Your father would be proud.” Egan gave her a smile that Ana found impossible not to hate. She thought how nice it would feel to carve it from his face with a knife. “But sometimes the right thing to do is the hardest to choose. For you that means staying put even though you don’t want to, so you can help us develop a cure for the virus. That is what’s best for us all.”

  She felt a sense of dé-jà vu, hearing her father: sometimes the right thing to do is the hardest.

  Ana wanted to keep raging, but even she knew that Egan was basically right. Maybe not about her duty—her brother would always come first—but about her options. She considered them now, and in reality, was left with relatively few. She had no idea how to find The Outback on her own, how far from The Station it was, or how long it would take her to reach it even under the best of circumstances. She could escape and flee The Station, but where would she go once gone? Where would she be safest?

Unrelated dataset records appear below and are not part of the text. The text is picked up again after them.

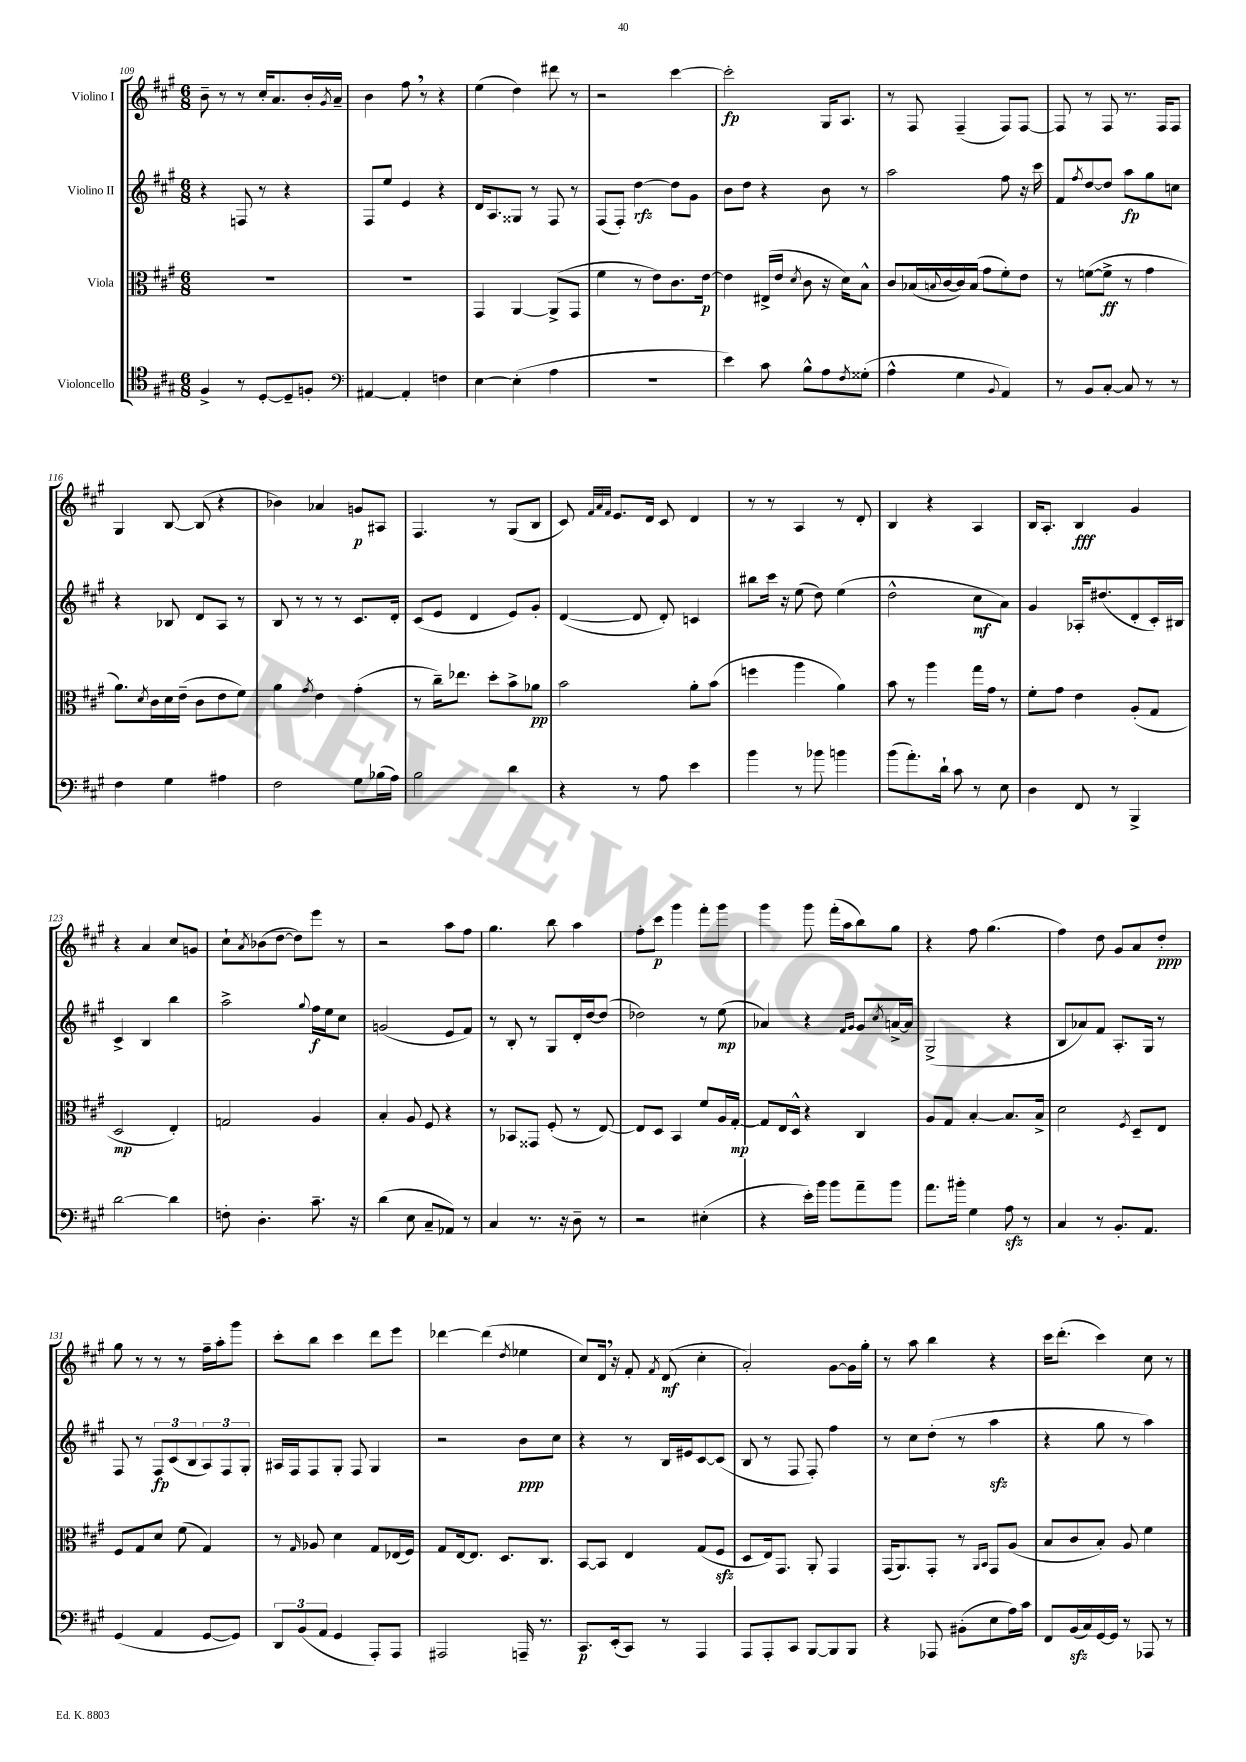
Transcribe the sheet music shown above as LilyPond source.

<<
\new StaffGroup <<
\new Staff = "s0" \with { instrumentName = "Violino I" } {
    \clef treble \key a \major \numericTimeSignature \time 6/8
    b'8-- r8 r8 cis''16-. a'8. b'16-. \acciaccatura { gis'8 } a'16-- |
    b'4 fis''8 \breathe r8 r4 |
    e''4( d''4) dis'''8 r8 |
    r2 cis'''4~ |
    cis'''2-.\fp gis16 a8. |
    r8 fis8 fis4--( fis8) fis8~ |
    fis8 r8 fis8 r8. fis16 fis8 |
    gis4 b8~ b8( r4 |
    bes'4) aes'4 g'8\p ais8 |
    fis4. r8 gis8( b8 |
    cis'8) \grace { fis'32 a'32 fis'32 } e'8. d'16 cis'8 d'4 |
    r8 r8 a4 r8 d'8-. |
    b4 r4 a4 |
    b16 a8.-. b4\fff gis'4 |
    r4 a'4 cis''8 g'8 |
    cis''8-! \acciaccatura { a'8 } bes'8( d''8~ d''8) e'''8 r8 |
    r2 a''8 fis''8 |
    gis''4. b''8 a''4 |
    fis''8-. cis'''8\p gis'''4 fis'''8-. gis'''8 |
    gis'''4 gis'''8 fis'''16-.( a''16 b''8) gis''8 |
    r4 fis''8 gis''4.( |
    fis''4) d''8 gis'8 a'8 d''8-.\ppp |
    gis''8 r8 r8 r8 fis''16-- a''16-. gis'''8 |
    cis'''8-. b''8 cis'''4 d'''8 e'''8 |
    des'''4~ des'''4( \acciaccatura { d''8 } ees''4 |
    cis''8) d'16 \breathe r16 fis'8-. \acciaccatura { fis'8 } d'8\mf( cis''4-. |
    a'2-.) gis'8~ gis'16 gis''16-. |
    r8 a''8 b''4 r4 |
    cis'''16 d'''8.-.( cis'''4) cis''8 r8 \bar "|." |
}
\new Staff = "s1" \with { instrumentName = "Violino II" } {
    \clef treble \key a \major \numericTimeSignature \time 6/8
    r4 f8 r8 r4 |
    fis8 e''8 e'4 r4 |
    d'16 a8. gisis8 r8 fis8 r8 |
    fis8( fis8-.) d''4~\rfz d''8 gis'8 |
    b'8 d''8 r4 b'8 r8 |
    a''2 fis''8 r16 cis'''16 |
    fis'8 \acciaccatura { fis''8 } d''8~ d''8 a''8\fp gis''8 c''8 |
    r4 bes8 d'8 a8 r8 |
    b8 r8 r8 r8 cis'8. d'16-. |
    cis'8( e'8 d'4 e'8) gis'8-. |
    d'4~( d'8 d'8-.) c'4 |
    bis''8 cis'''16 r16 e''8( d''8) e''4( |
    d''2-^ cis''8\mf a'8) |
    gis'4 aes16-. dis''8.( d'8-. cis'16-.) bis16 |
    cis'4-> b4 b''4 |
    a''2-> \appoggiatura { gis''8 } fis''16\f e''16 cis''8 |
    g'2( e'8 fis'8) |
    r8 b8-. r8 gis8 d'16-. d''16~ d''8( |
    des''2) r8 e''8\mp( |
    aes'4) r4 \grace { fis'16 gis'16 } gis'8 \acciaccatura { cis''8 } a'16~-> a'16 |
    gis2->( r4 |
    b8 aes'8) fis'8 a8.-. gis16 r8 |
    fis8 r8 \tuplet 3/2 { fis8\fp cis'8( b8 } \tuplet 3/2 { a8) fis8 gis8-. } |
    ais16 fis16 fis8 gis8-. fis8 gis4 |
    r2 b'8\ppp cis''8 |
    r4 r8 b16 eis'16 cis'8~ cis'8( |
    b8 r8 fis8 fis8-.) fis''4 |
    r8 cis''8 d''8-.( r8 a''4\sfz |
    r4 gis''8 r8 a''4) \bar "|." |
}
\new Staff = "s2" \with { instrumentName = "Viola" } {
    \clef alto \key a \major \numericTimeSignature \time 6/8
    R2. |
    R2. |
    gis,4 a,4~ a,8->( gis,8 |
    fis'4 r8 e'8) cis'8. e'16~\p |
    e'4 eis16->( e'16 \acciaccatura { d'8 } cis'8 r16 d'16) b8-^ |
    cis'8 bes16( \appoggiatura { b8 } cis'16~ cis'16) b16( gis'8 fis'8-.) e'8 |
    r8 f'8~( f'8->\ff r8 gis'4 |
    a'8.) \acciaccatura { d'8 } cis'16 d'16 e'16--( cis'8 e'8 fis'8) |
    a'4 \acciaccatura { gis'8 } e'4 gis'4-.( |
    r8 cis''16--) ees''8. d''8-. b'8-> aes'8\pp |
    b'2 a'8-. b'8( |
    f''4 a''4 a'4) |
    b'8 r8 a''4 gis''16 gis'16 r8 |
    fis'8-. gis'8 e'4 a8-.( gis8 |
    d2\mp e4-.) |
    g2 a4 |
    b4-. a8 fis8 r4 |
    r8 bes,8 gisis,8 fis8-.( r8 e8~) |
    e8 d8 b,4 fis'8 a16 gis16~-.\mp |
    gis8 e16 d16-^ r4 cis4 |
    a8 gis8 b4~-. b8. b16-> |
    d'2 \acciaccatura { fis8 } d8-- e8 |
    fis8 gis8 d'8 fis'8( gis4) |
    r8 \grace { gis16 } aes8 d'4 gis8 ees16( fis16) |
    gis8 e16~ e8. d8. cis8. |
    b,8~ b,8 e4 gis8( fis8\sfz |
    d8 e16) gis,8. a,8-. gis,4 |
    gis,16( a,8.) gis,8-. r8 \grace { a,16 b,16 } gis,8 a8( |
    b8 cis'8 b8-.) a8 fis'4 \bar "|." |
}
\new Staff = "s3" \with { instrumentName = "Violoncello" } {
    \clef tenor \key a \major \numericTimeSignature \time 6/8
    fis4-> r8 d8~-. d8-- f8-. |
    \clef bass ais,4~ ais,4-. f4 |
    e4~ e4-.( a4 |
    R2. |
    e'4) cis'8 b8-^ a8 \acciaccatura { fis8 } gisis8-.( |
    a4-^ gis4 \appoggiatura { b,8 } a,4) |
    r8 b,8 cis8~-. cis8 r8 r8 |
    fis4 gis4 ais4 |
    fis2 gis8 bes16( a16) |
    b2 d'4 |
    r4 r8 a8 e'4 |
    b'4 r8 bes'8 b'4 |
    b'8( a'8.-.) d'16-! cis'8 r8 e8 |
    d4 fis,8 r8 b,,4-> |
    d'2~ d'4 |
    f8-. d4.-. cis'8.-- r16 |
    d'4( e8 cis8-- aes,8) r8 |
    cis4 r8. r16 d8-- r8 |
    r2 eis4-.( |
    r4 e'16-.) b'16 b'8 a'8-- b'8 |
    a'8. bis'16-. gis4 a8\sfz r8 |
    cis4 r8 b,8.-. a,8. |
    gis,4( a,4 gis,8~ gis,8) |
    \tuplet 3/2 { d,8 b,8( a,8 } gis,4 a,,8-.) a,,8 |
    ais,,2 a,,16-- r8. |
    cis,8.\p e,16-.( cis,8) r8 a,,4 |
    a,,8 a,,8-. cis,8 b,,8~ b,,8 b,,8 |
    r4 aes,,8 bis,8-.( e8 a16) cis'16 |
    fis,8 b,16\sfz( cis16) gis,16~ gis,16 r8 aes,,8 r8 \bar "|." |
}
>>
>>
\layout { \context { \Score currentBarNumber = #109 } }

Besides: if Liam and Katrina managed to find Adam, they’d immediately return to The Station.

  Ana couldn’t risk not seeing her brother again. It was bad enough that she’d lost her mother and father. Adam was all she had left, other than Liam.

  No wonder Egan is so calm. He knows he has me.

  Ana spent several seconds glaring into his smile, then left his office without another word.

  * * *

  Ana was sitting on her bed, back to the wall and mind full of darkening thoughts, when there was a quiet, barely audible knock on her door.

  “Yes?”

  The door opened and Calla timidly stepped into Ana’s room. Calla’s constant companion loomed behind her, like a Grim Reaper in waiting.

  Ana looked up at the kid charged to watch Calla. “She’s welcome to come in, but you are not.”

  “Excuse me?” he asked.

  “She can come in my room, but you may not.”

  “I’m supposed to watch her. I can’t just—”

  “You can wait outside,” Ana said. “It’s not like she can go anywhere from here.” She gave the kid her coldest stare.

  The boy looked nervously back and forth.